Closed OTP-Maintainer closed 3 years ago

OTP-Maintainer commented 7 years ago

Original reporter: hansihe Affected version: Not Specified Component: Not Specified Migrated from: https://bugs.erlang.org/browse/ERL-337


I am working on a Rust library that aims to make NIFs safer to write. I have found a couple of things that could help greatly improve the experience of writing NIFs. They are listed in order of what I believe is decreasing importance.

* Offer a guarantee in the documentation that nothing bad will happen if the return value of enif_schedule_nif is not returned from the NIF function. This would greatly ease writing a completely safe Rust wrapper for this without runtime overhead. This is the one thing I believe to be most important.
* Guarantee that terms are not garbage collected between enif_schedule_nif calls. This would make it much more pleasant to write NIFs that reschedule themselves in many cases, since the user would not need to collect all terms, and pass them as an explicit argument to the rescheduled function every time.
* Allow the same Env to be used across several enif_schedule_nif calls. This, combined with the entry above, would make a coroutine based method for rescheduling easier to use. Would make it easier to implement and use something that yields to the scheduler at any point in the call stack.
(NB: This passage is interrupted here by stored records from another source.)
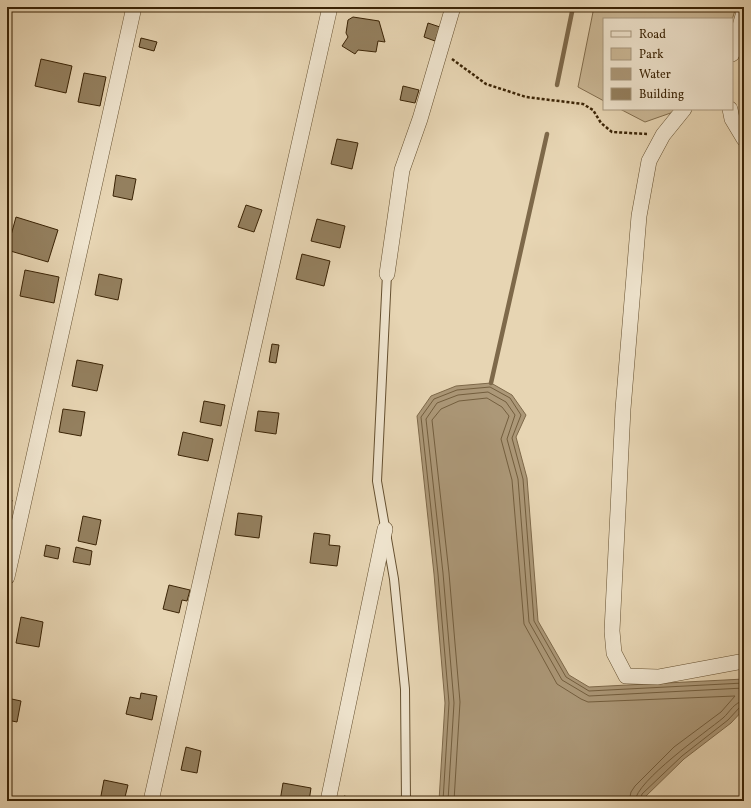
<svg xmlns="http://www.w3.org/2000/svg" width="751" height="808" viewBox="0 0 751 808" font-family="Vollkorn,serif">
  <rect width="100%" height="100%" fill="#e7d5b3"/>
  <filter id="stains"><feTurbulence type="fractalNoise" baseFrequency=".005" numOctaves="4"/><feColorMatrix values="0 0 0 0 .2 0 0 0 0 .09 0 0 0 0 .02 0 0 0 .5 -.17"/></filter>
  <radialGradient id="worn" r=".72"><stop offset=".6" stop-color="#630" stop-opacity="0"/><stop offset="1" stop-color="#630" stop-opacity=".3"/></radialGradient>
  <g fill="#cab795" stroke="#826d4d">
    <path d="M594 7H736L732 20 604 19V101L578 87Z"/>
    <path d="M620 109H682L645 122Z"/>
  </g>
  <path fill="#ac9878" stroke="#7e694a" d="M491 383 512 395 526 415 516 437 527 478 538 621 569 675 589 687 744 679V709L731 723 684 759 645 797 644 801H439L445 703 434 574 417 416 431 396 456 386Z"/>
  <g fill="none" stroke-linecap="round" stroke-linejoin="round">
    <g stroke="#735e3e" stroke-width="1">
      <path d="M443 801 449 703 438 574 421 417 434 399 457 390 490 387 510 398 521 415 512 438 523 479 534 621 566 677 589 691 744 683"/>
      <path d="M448 801 454 703 443 573 426 419 437 403 458 395 488 392 506 402 515 415 507 439 518 479 529 622 562 680 589 696 744 688"/>
      <path d="M454 801 460 702 449 573 432 420 441 409 459 401 487 398 502 407 509 416 501 439 512 480 524 624 557 684 581 699 588 702 735 696 721 712 674 747 635 786 631 792 629 801"/>
      <path d="M635 801C636 781 706 732 723 718 730 712 734 702 744 701"/>
      <path d="M640 801 642 794 682 756 728 720 740 707 744 706"/>
    </g>
    <g stroke="#7e694a" stroke-width="4.5">
      <path d="M557 85 573 7"/>
      <path d="M491 383 547 134"/>
    </g>
  </g>
  <g fill="#94805f" stroke="#3a2305">
    <path d="M353 17 379 21 385 42 378 41 376 52 358 50 355 54 342 46 348 37 346 33 348 20Z"/>
    <path d="M428 23 440 27 435 41 424 37Z"/>
    <path d="M141 38 157 42 154 51 139 47Z"/>
    <path d="M41 59 72 66 66 93 35 86Z"/>
    <path d="M84 73 106 77 100 106 78 102Z"/>
    <path d="M403 86 419 90 415 103 400 100Z"/>
    <path d="M337 139 358 143 352 169 331 164Z"/>
    <path d="M116 175 136 179 132 200 113 196Z"/>
    <path d="M246 205 262 210 254 232 238 227Z"/>
    <path d="M16 217 58 230 48 262 7 250Z"/>
    <path d="M317 219 345 226 340 248 311 241Z"/>
    <path d="M302 254 330 261 324 286 296 279Z"/>
    <path d="M25 270 59 277 54 303 20 296Z"/>
    <path d="M99 274 122 279 118 300 95 295Z"/>
    <path d="M272 344 279 345 276 363 269 362Z"/>
    <path d="M77 360 103 365 97 391 72 386Z"/>
    <path d="M204 401 225 405 221 426 200 422Z"/>
    <path d="M63 409 85 412 81 436 59 432Z"/>
    <path d="M258 411 279 413 276 434 255 431Z"/>
    <path d="M183 432 213 439 208 461 178 455Z"/>
    <path d="M7 499 12 500 7 522Z"/>
    <path d="M238 513 262 516 259 538 235 535Z"/>
    <path d="M83 516 101 520 96 545 78 541Z"/>
    <path d="M314 533 330 535 329 545 340 546 337 566 310 563Z"/>
    <path d="M46 545 60 548 58 559 44 556Z"/>
    <path d="M76 547 92 551 90 565 73 562Z"/>
    <path d="M169 585 190 590 187 601 182 600 179 613 163 609Z"/>
    <path d="M21 617 43 622 39 647 16 643Z"/>
    <path d="M141 693 157 696 152 720 126 714 130 697 140 699Z"/>
    <path d="M7 698 21 701 17 722 7 720Z"/>
    <path d="M186 747 201 751 197 773 181 770Z"/>
    <path d="M104 780 128 785 124 801H100Z"/>
    <path d="M283 783 311 788 309 801H280Z"/>
    <path d="M344 796 360 800 359 801H343Z"/>
  </g>
  <g fill="none" stroke-linecap="round" stroke-linejoin="round">
    <g stroke="#655030" stroke-width="10">
      <path id="service" d="M387 274 377 481 394 579 405 689 406 801"/>
    </g>
    <g stroke="#655030" stroke-width="16">
      <g id="minor">
        <path d="M732 54 744 12"/>
        <path d="M684 109 663 135 649 161 639 216 623 409 612 631 614 653 626 676 658 677 744 661"/>
        <path d="M730 109 732 119 744 139"/>
        <path d="M387 274 402 170 420 119 453 7"/>
        <path d="M7 577 134 7"/>
        <path d="M151 801 330 7"/>
        <path d="M328 801 385 529"/>
      </g>
    </g>
    <path stroke="#3a2305" stroke-width="2.5" stroke-dasharray="3 2" stroke-linecap="butt" d="M452 59 486 84 526 97 583 104 593 110 601 123 612 132 647 134"/>
    <use href="#service" stroke="#efe4ce" stroke-width="8"/>
    <use href="#minor" stroke="#efe4ce" stroke-width="15"/>
  </g>
  <rect width="751" height="808" fill="none" stroke="#e7d5b3" stroke-width="24"/>
  <rect x="8" y="8" width="735" height="792" fill="none" stroke="#3a2305" stroke-width="2"/>
  <rect x="12" y="12" width="727" height="784" fill="none" stroke="#3a2305"/>
  <rect x="603" y="18" width="130" height="92" fill="#efe4ce" stroke="#a7977e"/>
  <rect x="611" y="31" width="20" height="6" fill="#efe4ce" stroke="#a7977e"/>
  <text x="639" y="38" font-size="12" fill="#3a2305">Road</text>
  <rect x="611" y="48" width="20" height="12" fill="#cab795" stroke="#a7977e"/>
  <text x="639" y="58" font-size="12" fill="#3a2305">Park</text>
  <rect x="611" y="68" width="20" height="12" fill="#ac9878" stroke="#a7977e"/>
  <text x="639" y="78" font-size="12" fill="#3a2305">Water</text>
  <rect x="611" y="88" width="20" height="12" fill="#94805f" stroke="#a7977e"/>
  <text x="639" y="98" font-size="12" fill="#3a2305">Building</text>
  <rect width="100%" height="100%" filter="url(#stains)"/>
  <rect width="100%" height="100%" fill="url(#worn)"/>
</svg>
Please note that I am not expecting anything to be implemented, I am only looking for feedback as to why these would be a good/bad idea. Thanks for taking the time to look at this.
OTP-Maintainer commented 7 years ago

sverker said:

I'm closing this as it's not of high priority for us.

Here is some late feedback:

#1 Would cost runtime overhead. If not payed in your rust wrapper it would have to be always payed by the NIF calling beam instruction.

#2 I can see the use case for this. We already disable GC for some yielding BIFs. To expose it in NIF API would limit possible heap implementations as you need a way to allocate new heap without GC (which was actually quite expensive a number of major releases ago). But maybe it would be worth it.

#3 I don't quite understand, but it sounds like it would cost overhead as process bound ErlNifEnv are today stack allocated.